Mientras Al Qaeda da muestras de una ilimitada capacidad de adaptación para golpear en cualquier parte o al menos intentarlo --el vuelo Amsterdam-Detroit, el asalto al domicilio del dibujante danés Kurt Westergaard--, los servicios de seguridad occidentales, especialmente los de Estados Unidos, dejan al descubierto una incapacidad alarmante y los gobiernos ponen a prueba la paciencia de sus ciudadanos con nuevos sistemas de control en los aeropuertos. Una respuesta al desafío islamista que ni siquiera da más confianza a los viajeros y que, desde luego, no parece que vaya a contener a los ideólogos del martirio y a los suicidas. Una medida que, además, tiene poco que ver con la realidad de los santuarios desde los que se alimenta a los circuitos del terror --Afganistán, Pakistán, Yemen y Somalia, por el momento--, coloreados con todas las tonalidades de los estados fallidos.

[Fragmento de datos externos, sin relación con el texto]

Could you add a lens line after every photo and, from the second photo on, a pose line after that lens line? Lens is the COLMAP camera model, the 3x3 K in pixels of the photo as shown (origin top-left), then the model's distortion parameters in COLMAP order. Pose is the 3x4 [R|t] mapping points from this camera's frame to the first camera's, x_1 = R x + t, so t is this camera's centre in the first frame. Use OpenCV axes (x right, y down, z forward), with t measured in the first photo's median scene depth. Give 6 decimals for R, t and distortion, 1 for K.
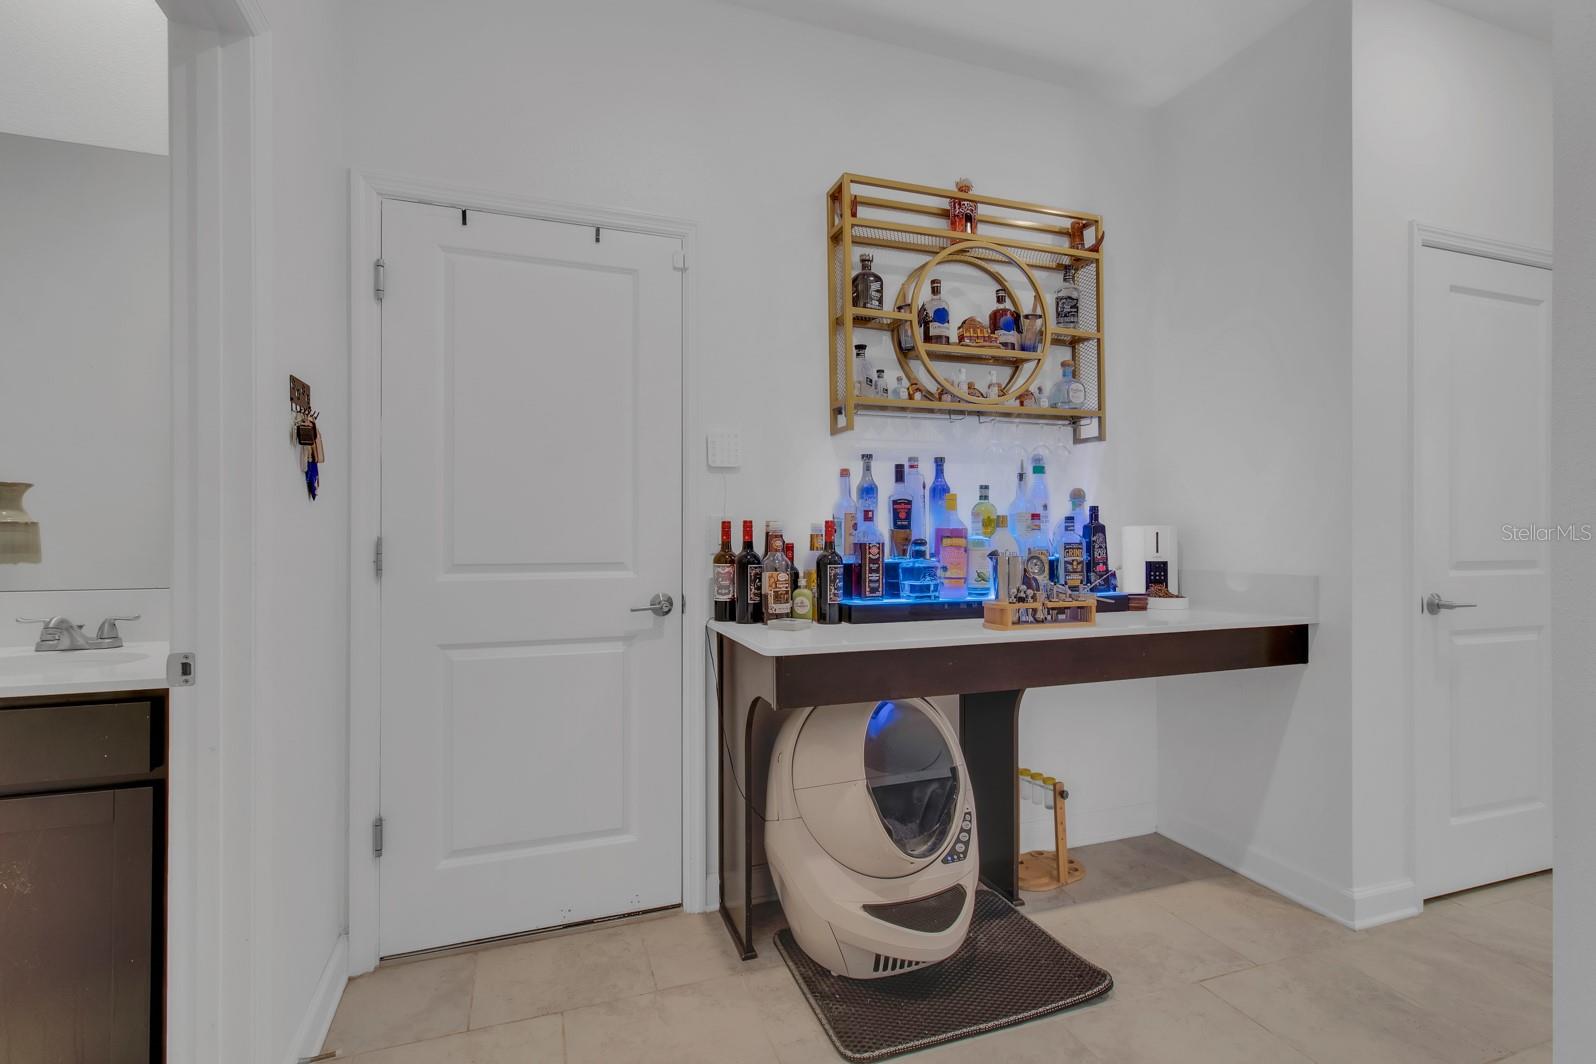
lens RADIAL K [[723.2, 0, 852.4], [0, 723.2, 529.9], [0, 0, 1]] dist [-0.000271, -0.000012]
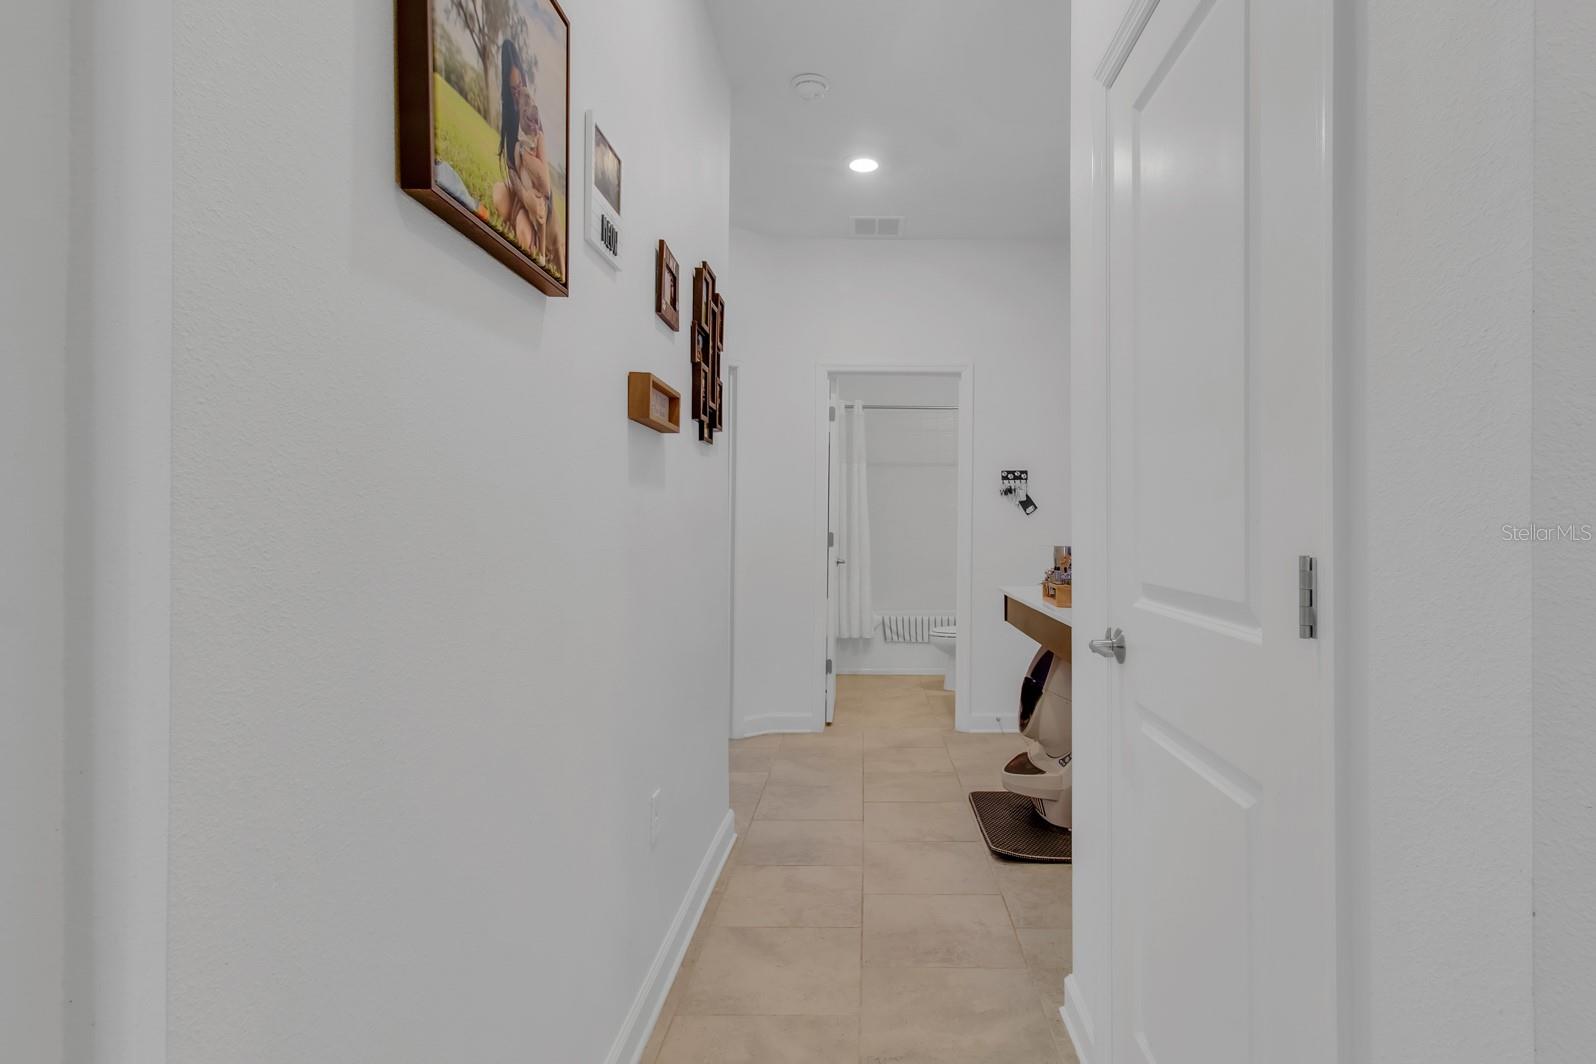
lens RADIAL K [[825.2, 0, 865.2], [0, 825.2, 518.2], [0, 0, 1]] dist [0.001553, 0.000146]
pose [[-0.344798, -0.009110, -0.938633, 1.500782], [0.003785, 0.999931, -0.011096, 0.000046], [0.938669, -0.007378, -0.344740, 1.014340]]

La sucesión de acontecimientos desde el día de Navidad hasta ayer confirma que Estados Unidos y sus aliados están lejos de llevar la iniciativa. Los antecedentes demuestran que las operaciones de castigo diseñadas por los estados mayores apenas tienen repercusión y, aun así, Washington y Londres preparan algo parecido a una represalia en territorio yemení contra bases de Al Qaeda. Con el riesgo añadido, como sucedió en el pasado con el bombardeo que el expresidente estadounidense Bill Clinton ordenó contra Sudán en el año 1998, de que puede calentar aún más los ánimos del fundamentalismo irredento y allegar más voluntarios a la causa de la bomba.

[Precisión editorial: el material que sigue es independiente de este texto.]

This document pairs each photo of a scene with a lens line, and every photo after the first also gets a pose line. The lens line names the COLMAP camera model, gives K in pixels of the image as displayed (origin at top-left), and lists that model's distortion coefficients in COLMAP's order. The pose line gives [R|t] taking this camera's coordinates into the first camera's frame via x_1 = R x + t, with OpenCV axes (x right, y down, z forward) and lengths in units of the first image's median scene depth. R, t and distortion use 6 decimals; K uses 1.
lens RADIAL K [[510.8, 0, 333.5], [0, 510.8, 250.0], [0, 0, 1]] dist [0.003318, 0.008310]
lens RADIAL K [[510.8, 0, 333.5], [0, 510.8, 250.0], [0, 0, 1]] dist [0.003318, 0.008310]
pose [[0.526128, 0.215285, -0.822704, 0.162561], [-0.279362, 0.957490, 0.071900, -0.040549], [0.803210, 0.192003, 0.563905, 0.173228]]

Una vez más, la opción elegida es aquella que puede difundirse por televisión, cuando lo que realmente no funciona es la comunidad de inteligencia --la de Estados Unidos y sus aliados--, cuya primera misión es dificultar los movimientos de los terroristas y prever sus golpes de mano. Basta recordar que el suicida que causó la muerte en Afganistán de siete funcionarios de la CIA era un infiltrado y que una parte de los servicios secretos paquistanís son cooperadores necesarios de la impunidad de los talibanes en la frontera afgana.

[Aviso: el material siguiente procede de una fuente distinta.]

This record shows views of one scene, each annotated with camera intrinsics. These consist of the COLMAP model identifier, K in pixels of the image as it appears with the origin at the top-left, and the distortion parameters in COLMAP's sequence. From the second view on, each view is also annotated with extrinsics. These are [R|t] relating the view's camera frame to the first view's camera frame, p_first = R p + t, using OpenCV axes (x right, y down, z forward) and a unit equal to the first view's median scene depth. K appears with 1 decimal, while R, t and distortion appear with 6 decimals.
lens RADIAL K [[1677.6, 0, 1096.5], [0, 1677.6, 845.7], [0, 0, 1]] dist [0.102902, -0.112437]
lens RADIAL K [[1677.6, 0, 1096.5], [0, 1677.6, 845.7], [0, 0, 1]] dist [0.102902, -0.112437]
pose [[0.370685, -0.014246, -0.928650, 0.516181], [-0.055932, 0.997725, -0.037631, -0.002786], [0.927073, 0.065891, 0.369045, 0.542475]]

En última instancia, se pone de manifiesto el desconcierto de los estrategas y la incapacidad de los generales para comprender la naturaleza del desafío. Cerrar embajadas y ordenar fuego a discreción es, como tantos temen, tan espectacular como ineficaz. Acaso solo sirva para acallar en Estados Unidos a los partidarios de desenterrar el gran garrote.